Linux CopyFail Flaw Added To CISA KEV
CISA has added the actively exploited CopyFail Linux kernel privilege escalation flaw to its Known Exploited Vulnerabilities catalog.
The Linux kernel remains the primary focus for security teams today following the widespread exploitation of the CopyFail vulnerability, tracked as CVE-2026-31431. This local privilege escalation flaw, which allows unprivileged users to gain root access, has been added to the CISA Known Exploited Vulnerabilities catalog. As The Register reported, the vulnerability stems from a flaw in cryptographic code that has been actively leveraged by attackers. Organizations should prioritize patching across all Linux distributions, as the exploit is considered highly reliable and dangerous.
A series of critical vulnerabilities in the Linux kernel have also been disclosed, requiring immediate attention to prevent potential system crashes and unauthorized access. These include CVE-2026-43465, which involves improper frag counting in the mlx5e driver, and CVE-2026-43414, which addresses a double-free condition in the qla2xxx SCSI driver. Additionally, CVE-2026-43402 fixes a use-after-free in kthread exit paths, CVE-2026-43384 corrects a non-constant time MAC comparison in TCP-AO, and CVE-2026-43379 resolves a use-after-free in the ksmbd module. These updates are essential for maintaining kernel stability and security against local attackers.
Multiple critical remote code execution and injection vulnerabilities have been identified in various web-based platforms and plugins. OpenDCIM is affected by OS command injection via CVE-2026-28517, while LibreNMS suffers from similar command injection flaws in multiple controllers under CVE-2024-51092. Emlog is vulnerable to SQL injection through CVE-2026-42287, and Pachno's dash-uploader contains a directory traversal flaw leading to RCE via CVE-2026-38360. Administrators should audit their web environments for these platforms and apply available patches immediately to mitigate the risk of full system compromise.
A cluster of legacy and critical vulnerabilities continues to impact WordPress and other e-commerce platforms, often involving unauthenticated file uploads or privilege escalation.

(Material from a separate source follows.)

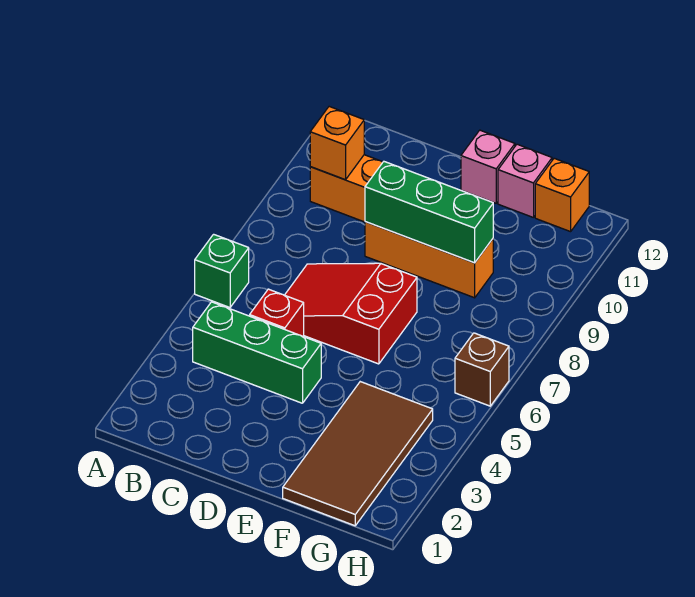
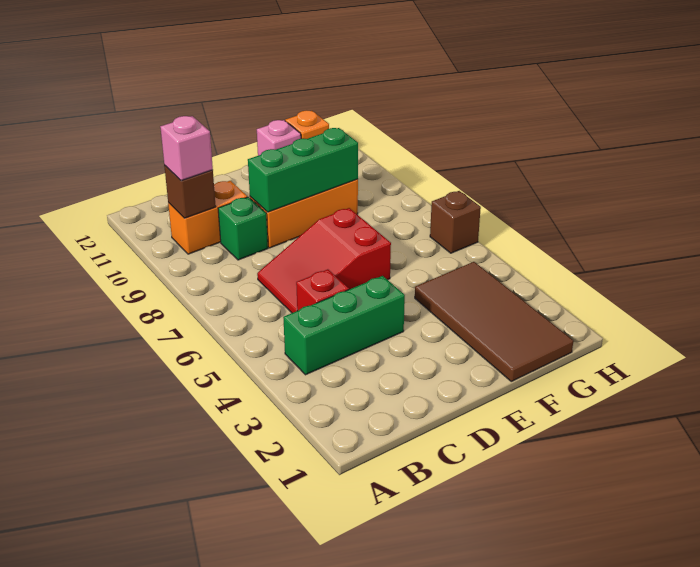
green 1x1 brick [195,234,249,308] -> green 1x1 brick moved to [218,197,268,260]
orange 1x1 brick [310,107,364,180] -> brown 1x1 brick [164,165,216,218]
pink 1x1 brick [461,130,515,203] -> pink 1x1 brick moved to [160,116,213,181]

This includes CVE-2021-47940 and CVE-2021-47933, which allow arbitrary file uploads in the Download From Files and MStore API plugins, respectively. Furthermore, CVE-2021-47932 allows unauthenticated privilege escalation in TheCartPress, while CVE-2021-47936 exposes OpenCATS to remote code execution. As Wordfence noted, these flaws highlight the persistent risk posed by outdated or poorly secured plugins in content management systems.
Several other high-risk vulnerabilities demand attention, including the long-standing buffer overflow in the GNU C Library (CVE-2023-4911) and the SOCKS5 proxy handshake overflow in curl (CVE-2023-38545). Additionally, Hijackedamygdala's HireFlow is susceptible to unauthenticated SQL injection via CVE-2026-38567, and OpenCart contains a session fixation vulnerability tracked as CVE-2021-47923. Finally, Termix Ssh is vulnerable to critical command injection via CVE-2026-42454. Security teams should prioritize these based on their specific exposure and the availability of patches for their respective environments.